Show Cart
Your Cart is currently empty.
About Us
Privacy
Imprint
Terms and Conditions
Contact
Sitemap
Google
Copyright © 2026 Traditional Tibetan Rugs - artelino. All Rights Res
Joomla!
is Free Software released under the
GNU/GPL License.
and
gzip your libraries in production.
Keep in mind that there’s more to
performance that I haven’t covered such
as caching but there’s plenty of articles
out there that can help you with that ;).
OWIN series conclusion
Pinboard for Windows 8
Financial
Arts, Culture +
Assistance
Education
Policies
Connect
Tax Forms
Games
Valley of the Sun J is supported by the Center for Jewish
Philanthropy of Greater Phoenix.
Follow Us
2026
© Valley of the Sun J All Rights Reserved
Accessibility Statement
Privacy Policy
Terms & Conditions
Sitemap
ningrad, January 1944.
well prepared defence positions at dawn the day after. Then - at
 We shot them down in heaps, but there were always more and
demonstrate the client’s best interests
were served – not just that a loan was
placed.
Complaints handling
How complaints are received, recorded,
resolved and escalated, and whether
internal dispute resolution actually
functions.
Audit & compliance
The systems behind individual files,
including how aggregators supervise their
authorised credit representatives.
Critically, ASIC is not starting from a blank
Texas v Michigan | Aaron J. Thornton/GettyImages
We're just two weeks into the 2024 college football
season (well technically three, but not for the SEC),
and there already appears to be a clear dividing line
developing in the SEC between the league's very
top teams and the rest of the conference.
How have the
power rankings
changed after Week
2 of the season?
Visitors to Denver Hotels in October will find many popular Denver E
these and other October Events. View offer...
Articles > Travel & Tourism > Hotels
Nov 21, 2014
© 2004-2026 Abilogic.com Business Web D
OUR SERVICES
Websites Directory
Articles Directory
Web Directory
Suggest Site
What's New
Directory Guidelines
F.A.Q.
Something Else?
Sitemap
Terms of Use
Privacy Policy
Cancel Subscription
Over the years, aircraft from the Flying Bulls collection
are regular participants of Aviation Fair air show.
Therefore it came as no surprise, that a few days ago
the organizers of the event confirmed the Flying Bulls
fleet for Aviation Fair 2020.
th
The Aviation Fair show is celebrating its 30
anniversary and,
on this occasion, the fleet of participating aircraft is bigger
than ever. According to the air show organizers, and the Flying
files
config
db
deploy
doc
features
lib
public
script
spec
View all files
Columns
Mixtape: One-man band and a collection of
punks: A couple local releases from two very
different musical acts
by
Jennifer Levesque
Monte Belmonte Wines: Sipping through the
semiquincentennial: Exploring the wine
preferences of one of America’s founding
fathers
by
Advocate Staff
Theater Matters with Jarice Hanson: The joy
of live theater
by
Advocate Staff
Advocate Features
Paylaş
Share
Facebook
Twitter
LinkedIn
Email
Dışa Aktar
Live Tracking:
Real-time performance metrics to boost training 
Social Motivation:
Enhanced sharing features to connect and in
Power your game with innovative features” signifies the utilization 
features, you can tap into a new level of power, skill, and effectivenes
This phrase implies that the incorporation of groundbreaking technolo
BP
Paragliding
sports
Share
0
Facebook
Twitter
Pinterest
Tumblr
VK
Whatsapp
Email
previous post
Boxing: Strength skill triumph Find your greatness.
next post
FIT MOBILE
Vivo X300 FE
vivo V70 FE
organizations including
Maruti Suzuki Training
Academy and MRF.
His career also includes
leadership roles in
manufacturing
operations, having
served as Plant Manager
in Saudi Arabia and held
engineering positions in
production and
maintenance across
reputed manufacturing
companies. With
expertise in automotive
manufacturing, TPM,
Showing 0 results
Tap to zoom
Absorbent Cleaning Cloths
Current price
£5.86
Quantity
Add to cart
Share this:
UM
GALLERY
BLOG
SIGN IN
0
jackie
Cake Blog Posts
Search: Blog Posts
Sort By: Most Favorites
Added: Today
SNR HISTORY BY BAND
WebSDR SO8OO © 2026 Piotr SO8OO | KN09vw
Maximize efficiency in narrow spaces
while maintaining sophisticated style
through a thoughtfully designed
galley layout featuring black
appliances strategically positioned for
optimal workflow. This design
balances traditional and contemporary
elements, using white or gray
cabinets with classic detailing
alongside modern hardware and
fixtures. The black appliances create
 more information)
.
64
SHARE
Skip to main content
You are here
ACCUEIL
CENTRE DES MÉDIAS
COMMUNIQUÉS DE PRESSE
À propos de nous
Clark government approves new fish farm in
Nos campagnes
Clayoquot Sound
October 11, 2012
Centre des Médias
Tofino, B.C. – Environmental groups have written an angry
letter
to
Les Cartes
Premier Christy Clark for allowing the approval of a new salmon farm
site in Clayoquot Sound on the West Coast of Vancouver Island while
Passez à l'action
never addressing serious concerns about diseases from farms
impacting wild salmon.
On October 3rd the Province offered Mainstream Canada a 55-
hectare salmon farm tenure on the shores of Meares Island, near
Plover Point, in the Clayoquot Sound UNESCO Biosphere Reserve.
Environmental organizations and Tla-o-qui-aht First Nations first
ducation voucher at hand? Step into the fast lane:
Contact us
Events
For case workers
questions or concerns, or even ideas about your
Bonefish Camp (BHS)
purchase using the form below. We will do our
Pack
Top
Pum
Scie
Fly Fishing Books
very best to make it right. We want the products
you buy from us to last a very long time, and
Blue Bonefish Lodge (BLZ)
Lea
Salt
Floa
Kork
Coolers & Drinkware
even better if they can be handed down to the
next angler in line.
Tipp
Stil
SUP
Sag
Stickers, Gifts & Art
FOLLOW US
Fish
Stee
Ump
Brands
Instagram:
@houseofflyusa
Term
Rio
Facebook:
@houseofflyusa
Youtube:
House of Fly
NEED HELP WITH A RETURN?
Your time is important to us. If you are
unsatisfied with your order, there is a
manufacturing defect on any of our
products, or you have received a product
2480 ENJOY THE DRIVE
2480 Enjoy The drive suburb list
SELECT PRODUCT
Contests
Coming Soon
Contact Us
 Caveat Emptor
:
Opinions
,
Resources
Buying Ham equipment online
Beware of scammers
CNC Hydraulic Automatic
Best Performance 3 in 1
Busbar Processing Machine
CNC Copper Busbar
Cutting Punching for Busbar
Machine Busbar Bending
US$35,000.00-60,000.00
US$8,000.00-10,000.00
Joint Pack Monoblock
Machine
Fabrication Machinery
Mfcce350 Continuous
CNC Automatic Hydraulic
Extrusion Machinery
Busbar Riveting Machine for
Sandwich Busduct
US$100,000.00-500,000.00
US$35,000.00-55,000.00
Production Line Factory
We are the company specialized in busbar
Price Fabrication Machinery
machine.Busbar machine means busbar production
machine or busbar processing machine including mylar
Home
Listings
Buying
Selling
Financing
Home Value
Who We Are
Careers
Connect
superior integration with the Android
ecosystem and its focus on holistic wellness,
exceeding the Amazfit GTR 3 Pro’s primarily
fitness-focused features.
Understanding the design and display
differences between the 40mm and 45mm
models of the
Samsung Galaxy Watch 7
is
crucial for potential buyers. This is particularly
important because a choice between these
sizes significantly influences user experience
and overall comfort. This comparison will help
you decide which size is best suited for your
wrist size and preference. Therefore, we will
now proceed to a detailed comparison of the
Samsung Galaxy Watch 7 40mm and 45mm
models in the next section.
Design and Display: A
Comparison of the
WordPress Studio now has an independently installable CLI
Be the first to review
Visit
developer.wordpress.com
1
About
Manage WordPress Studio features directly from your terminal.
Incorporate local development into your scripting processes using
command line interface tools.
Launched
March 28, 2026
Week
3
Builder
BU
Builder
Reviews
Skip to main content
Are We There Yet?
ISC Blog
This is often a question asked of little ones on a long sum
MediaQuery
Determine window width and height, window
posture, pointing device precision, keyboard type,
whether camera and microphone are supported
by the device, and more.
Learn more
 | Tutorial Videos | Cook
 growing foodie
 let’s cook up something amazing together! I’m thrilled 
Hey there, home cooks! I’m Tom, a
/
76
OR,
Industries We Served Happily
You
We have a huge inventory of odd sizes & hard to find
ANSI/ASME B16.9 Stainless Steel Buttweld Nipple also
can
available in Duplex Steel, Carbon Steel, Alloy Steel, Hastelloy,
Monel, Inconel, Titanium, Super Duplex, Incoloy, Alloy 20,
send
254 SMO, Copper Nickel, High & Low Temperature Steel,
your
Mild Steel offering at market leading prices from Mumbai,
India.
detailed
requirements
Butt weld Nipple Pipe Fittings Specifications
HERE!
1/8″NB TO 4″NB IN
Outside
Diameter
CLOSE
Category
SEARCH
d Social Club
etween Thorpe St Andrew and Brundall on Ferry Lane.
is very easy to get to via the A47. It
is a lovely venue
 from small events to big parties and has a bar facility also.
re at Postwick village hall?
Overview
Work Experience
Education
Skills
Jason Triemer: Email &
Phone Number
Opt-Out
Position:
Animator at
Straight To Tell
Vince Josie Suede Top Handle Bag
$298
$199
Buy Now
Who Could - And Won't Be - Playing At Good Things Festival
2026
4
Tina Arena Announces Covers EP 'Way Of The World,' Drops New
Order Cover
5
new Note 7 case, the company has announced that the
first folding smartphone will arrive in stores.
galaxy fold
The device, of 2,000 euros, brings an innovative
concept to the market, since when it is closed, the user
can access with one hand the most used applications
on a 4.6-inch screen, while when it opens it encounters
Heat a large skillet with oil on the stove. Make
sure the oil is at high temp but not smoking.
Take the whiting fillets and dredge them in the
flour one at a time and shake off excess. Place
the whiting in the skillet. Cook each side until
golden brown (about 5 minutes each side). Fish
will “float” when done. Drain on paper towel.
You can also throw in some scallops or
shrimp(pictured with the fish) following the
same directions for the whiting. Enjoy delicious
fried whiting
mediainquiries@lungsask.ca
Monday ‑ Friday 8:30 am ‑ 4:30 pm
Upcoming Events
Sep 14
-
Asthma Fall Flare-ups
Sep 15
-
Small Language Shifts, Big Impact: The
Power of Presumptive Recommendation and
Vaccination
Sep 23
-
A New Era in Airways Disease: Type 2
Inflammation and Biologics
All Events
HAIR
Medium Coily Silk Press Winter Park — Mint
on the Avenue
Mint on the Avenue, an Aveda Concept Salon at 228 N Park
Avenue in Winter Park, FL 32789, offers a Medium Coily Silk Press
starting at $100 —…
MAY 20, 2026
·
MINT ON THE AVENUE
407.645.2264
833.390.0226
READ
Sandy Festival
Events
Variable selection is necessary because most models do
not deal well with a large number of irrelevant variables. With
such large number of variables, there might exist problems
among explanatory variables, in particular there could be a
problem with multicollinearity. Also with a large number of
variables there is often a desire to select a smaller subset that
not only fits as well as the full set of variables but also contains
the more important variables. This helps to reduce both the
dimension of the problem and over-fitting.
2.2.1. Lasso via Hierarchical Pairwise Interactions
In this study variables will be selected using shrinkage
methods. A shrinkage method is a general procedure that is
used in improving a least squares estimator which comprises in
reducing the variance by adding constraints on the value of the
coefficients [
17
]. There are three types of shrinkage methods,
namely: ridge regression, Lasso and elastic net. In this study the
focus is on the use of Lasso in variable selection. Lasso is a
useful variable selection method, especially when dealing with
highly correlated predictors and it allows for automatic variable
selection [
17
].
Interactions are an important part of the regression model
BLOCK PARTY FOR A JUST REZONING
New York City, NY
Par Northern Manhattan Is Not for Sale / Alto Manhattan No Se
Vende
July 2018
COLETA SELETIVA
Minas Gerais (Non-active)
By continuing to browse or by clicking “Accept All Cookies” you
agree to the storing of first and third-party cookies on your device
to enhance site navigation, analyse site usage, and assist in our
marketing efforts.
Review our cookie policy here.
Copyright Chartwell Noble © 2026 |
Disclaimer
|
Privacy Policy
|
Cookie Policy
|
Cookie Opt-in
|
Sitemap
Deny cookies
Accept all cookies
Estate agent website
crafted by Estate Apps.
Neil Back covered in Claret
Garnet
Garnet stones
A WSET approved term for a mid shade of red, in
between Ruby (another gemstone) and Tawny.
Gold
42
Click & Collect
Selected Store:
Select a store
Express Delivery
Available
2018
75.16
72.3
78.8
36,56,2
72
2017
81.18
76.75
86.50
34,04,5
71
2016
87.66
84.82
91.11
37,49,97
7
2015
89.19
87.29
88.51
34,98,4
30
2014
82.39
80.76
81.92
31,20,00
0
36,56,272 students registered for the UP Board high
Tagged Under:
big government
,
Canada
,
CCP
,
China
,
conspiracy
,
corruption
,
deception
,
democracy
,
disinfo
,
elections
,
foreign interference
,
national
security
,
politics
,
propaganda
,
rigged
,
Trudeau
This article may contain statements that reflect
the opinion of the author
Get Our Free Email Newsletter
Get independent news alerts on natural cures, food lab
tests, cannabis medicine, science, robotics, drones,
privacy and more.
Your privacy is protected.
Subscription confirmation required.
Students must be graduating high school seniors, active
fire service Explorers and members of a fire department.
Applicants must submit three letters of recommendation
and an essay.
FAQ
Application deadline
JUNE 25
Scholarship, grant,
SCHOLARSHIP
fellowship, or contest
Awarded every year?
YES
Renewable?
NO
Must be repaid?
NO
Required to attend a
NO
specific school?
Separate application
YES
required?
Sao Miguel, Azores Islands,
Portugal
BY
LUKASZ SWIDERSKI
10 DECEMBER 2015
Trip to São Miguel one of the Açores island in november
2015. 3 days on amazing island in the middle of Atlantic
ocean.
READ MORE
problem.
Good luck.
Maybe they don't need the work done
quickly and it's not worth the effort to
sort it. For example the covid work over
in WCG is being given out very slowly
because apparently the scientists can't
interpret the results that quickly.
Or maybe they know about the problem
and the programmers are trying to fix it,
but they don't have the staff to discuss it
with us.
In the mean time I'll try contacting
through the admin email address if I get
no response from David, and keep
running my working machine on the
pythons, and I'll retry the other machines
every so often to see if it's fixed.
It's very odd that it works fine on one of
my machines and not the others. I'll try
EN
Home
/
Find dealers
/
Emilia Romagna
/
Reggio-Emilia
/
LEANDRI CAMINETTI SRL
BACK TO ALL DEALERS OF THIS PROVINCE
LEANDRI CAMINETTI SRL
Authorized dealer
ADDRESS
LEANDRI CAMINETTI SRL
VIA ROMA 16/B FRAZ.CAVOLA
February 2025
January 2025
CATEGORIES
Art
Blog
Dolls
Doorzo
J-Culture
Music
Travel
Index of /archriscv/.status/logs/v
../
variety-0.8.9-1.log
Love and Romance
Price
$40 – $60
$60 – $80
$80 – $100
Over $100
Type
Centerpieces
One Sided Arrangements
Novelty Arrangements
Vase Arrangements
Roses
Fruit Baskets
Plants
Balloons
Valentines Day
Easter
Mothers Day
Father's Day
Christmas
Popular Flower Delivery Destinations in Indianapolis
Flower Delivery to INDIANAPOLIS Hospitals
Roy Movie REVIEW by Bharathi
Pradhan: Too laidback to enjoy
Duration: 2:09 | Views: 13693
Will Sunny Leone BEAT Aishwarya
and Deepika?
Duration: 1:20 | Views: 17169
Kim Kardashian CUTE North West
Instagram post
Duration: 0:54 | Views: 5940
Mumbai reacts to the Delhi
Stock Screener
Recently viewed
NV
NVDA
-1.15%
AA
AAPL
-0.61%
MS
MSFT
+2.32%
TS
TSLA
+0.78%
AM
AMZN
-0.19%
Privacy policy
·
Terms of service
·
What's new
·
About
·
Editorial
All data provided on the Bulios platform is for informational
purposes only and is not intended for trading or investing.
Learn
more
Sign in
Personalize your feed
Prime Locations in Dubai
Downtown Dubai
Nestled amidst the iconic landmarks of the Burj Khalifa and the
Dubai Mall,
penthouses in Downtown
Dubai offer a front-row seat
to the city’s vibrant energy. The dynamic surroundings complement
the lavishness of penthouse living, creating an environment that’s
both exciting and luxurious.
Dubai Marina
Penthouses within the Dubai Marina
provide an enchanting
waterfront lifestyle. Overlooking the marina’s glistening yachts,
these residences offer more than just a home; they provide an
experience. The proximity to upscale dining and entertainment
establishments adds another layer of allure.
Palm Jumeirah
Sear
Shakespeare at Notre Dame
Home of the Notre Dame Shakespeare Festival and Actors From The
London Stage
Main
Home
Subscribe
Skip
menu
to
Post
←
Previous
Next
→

· · ·

▸ TO-DO ITEM: All that is wanted is an exact copy of the lines above from the one with "Maybe they don't need the work done" through the one with "Duration: 0:54 | Views: 5940", with both ends included.

▸ RESPONSE BELOW:
Maybe they don't need the work done
quickly and it's not worth the effort to
sort it. For example the covid work over
in WCG is being given out very slowly
because apparently the scientists can't
interpret the results that quickly.
Or maybe they know about the problem
and the programmers are trying to fix it,
but they don't have the staff to discuss it
with us.
In the mean time I'll try contacting
through the admin email address if I get
no response from David, and keep
running my working machine on the
pythons, and I'll retry the other machines
every so often to see if it's fixed.
It's very odd that it works fine on one of
my machines and not the others. I'll try
EN
Home
/
Find dealers
/
Emilia Romagna
/
Reggio-Emilia
/
LEANDRI CAMINETTI SRL
BACK TO ALL DEALERS OF THIS PROVINCE
LEANDRI CAMINETTI SRL
Authorized dealer
ADDRESS
LEANDRI CAMINETTI SRL
VIA ROMA 16/B FRAZ.CAVOLA
February 2025
January 2025
CATEGORIES
Art
Blog
Dolls
Doorzo
J-Culture
Music
Travel
Index of /archriscv/.status/logs/v
../
variety-0.8.9-1.log
Love and Romance
Price
$40 – $60
$60 – $80
$80 – $100
Over $100
Type
Centerpieces
One Sided Arrangements
Novelty Arrangements
Vase Arrangements
Roses
Fruit Baskets
Plants
Balloons
Valentines Day
Easter
Mothers Day
Father's Day
Christmas
Popular Flower Delivery Destinations in Indianapolis
Flower Delivery to INDIANAPOLIS Hospitals
Roy Movie REVIEW by Bharathi
Pradhan: Too laidback to enjoy
Duration: 2:09 | Views: 13693
Will Sunny Leone BEAT Aishwarya
and Deepika?
Duration: 1:20 | Views: 17169
Kim Kardashian CUTE North West
Instagram post
Duration: 0:54 | Views: 5940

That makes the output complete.